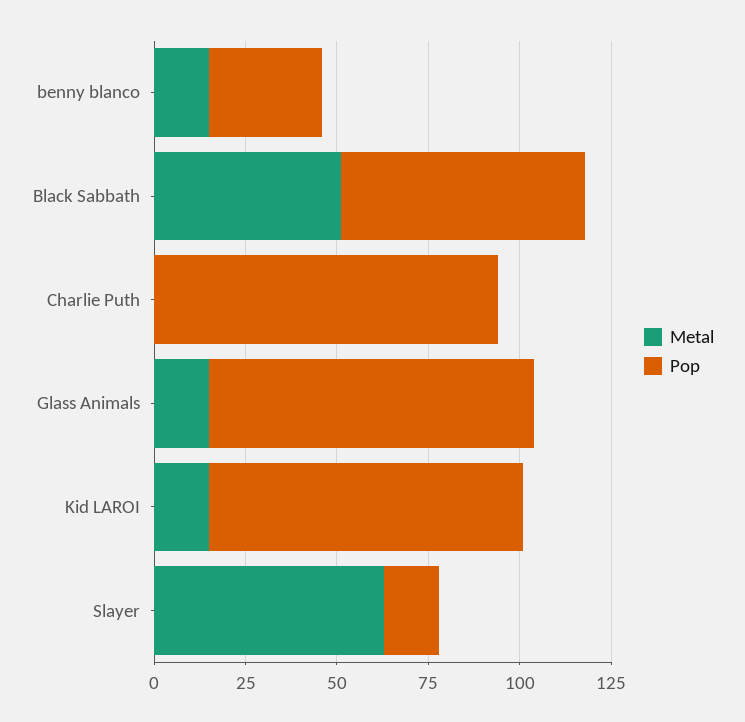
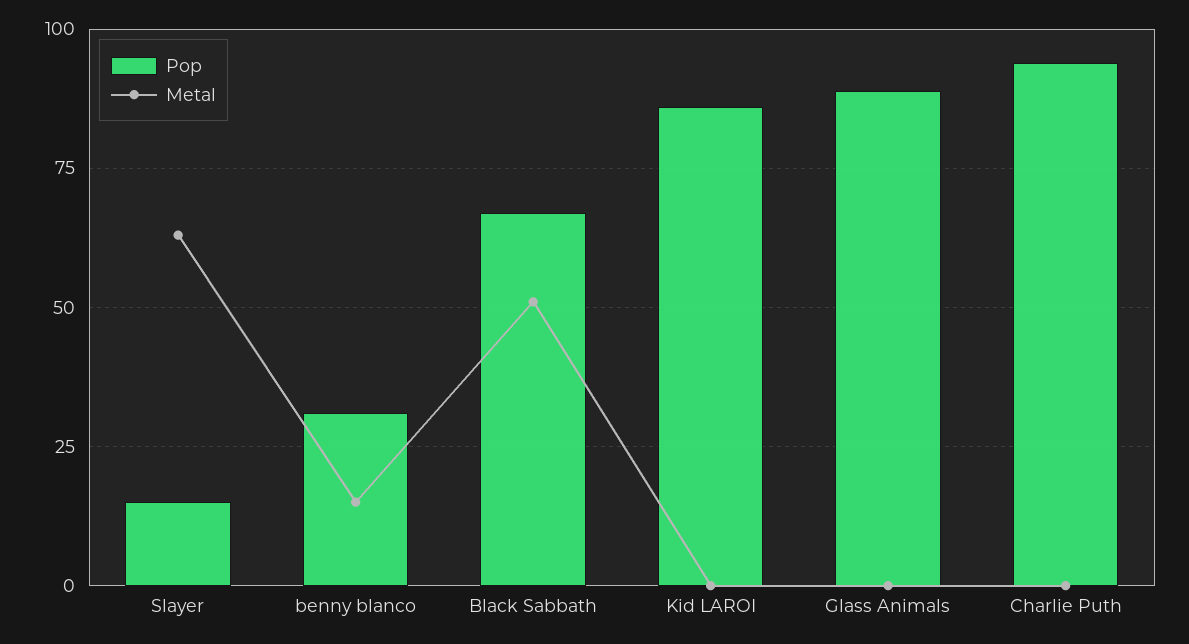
Metal, Glass Animals: 15 -> 0
Metal, Kid LAROI: 15 -> 0

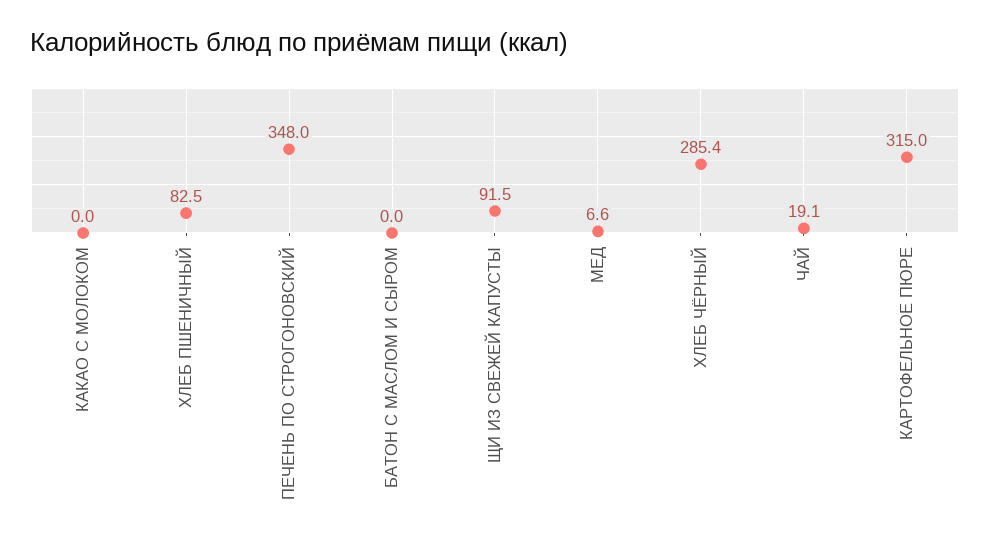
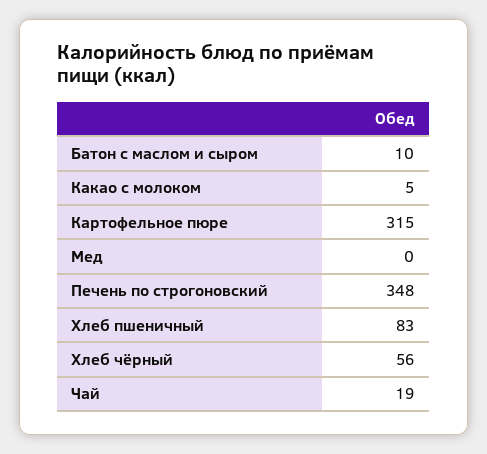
КАКАО С МОЛОКОМ: 0 -> 5
БАТОН С МАСЛОМ И СЫРОМ: 0 -> 10
ЩИ ИЗ СВЕЖЕЙ КАПУСТЫ: 91.5 -> none
МЕД: 6.6 -> 0
ХЛЕБ ЧЁРНЫЙ: 285.4 -> 56

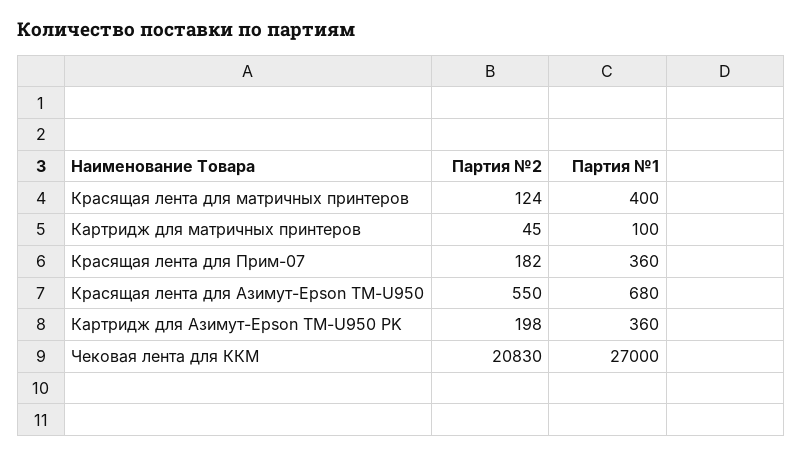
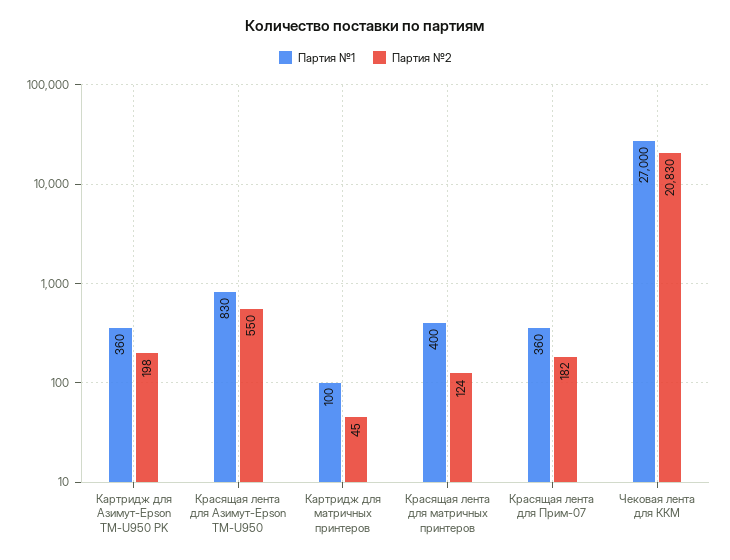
Партия №1, Красящая лента для Азимут-Epson TM-U950: 680 -> 830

● Problem to work on
Repeat exactly the lines above, starting at the one that contains "КАКАО С МОЛОКОМ: 0 -> 5" and stopping at the last line of the entries, and leave out the pictures.

● Written solution
КАКАО С МОЛОКОМ: 0 -> 5
БАТОН С МАСЛОМ И СЫРОМ: 0 -> 10
ЩИ ИЗ СВЕЖЕЙ КАПУСТЫ: 91.5 -> none
МЕД: 6.6 -> 0
ХЛЕБ ЧЁРНЫЙ: 285.4 -> 56

Партия №1, Красящая лента для Азимут-Epson TM-U950: 680 -> 830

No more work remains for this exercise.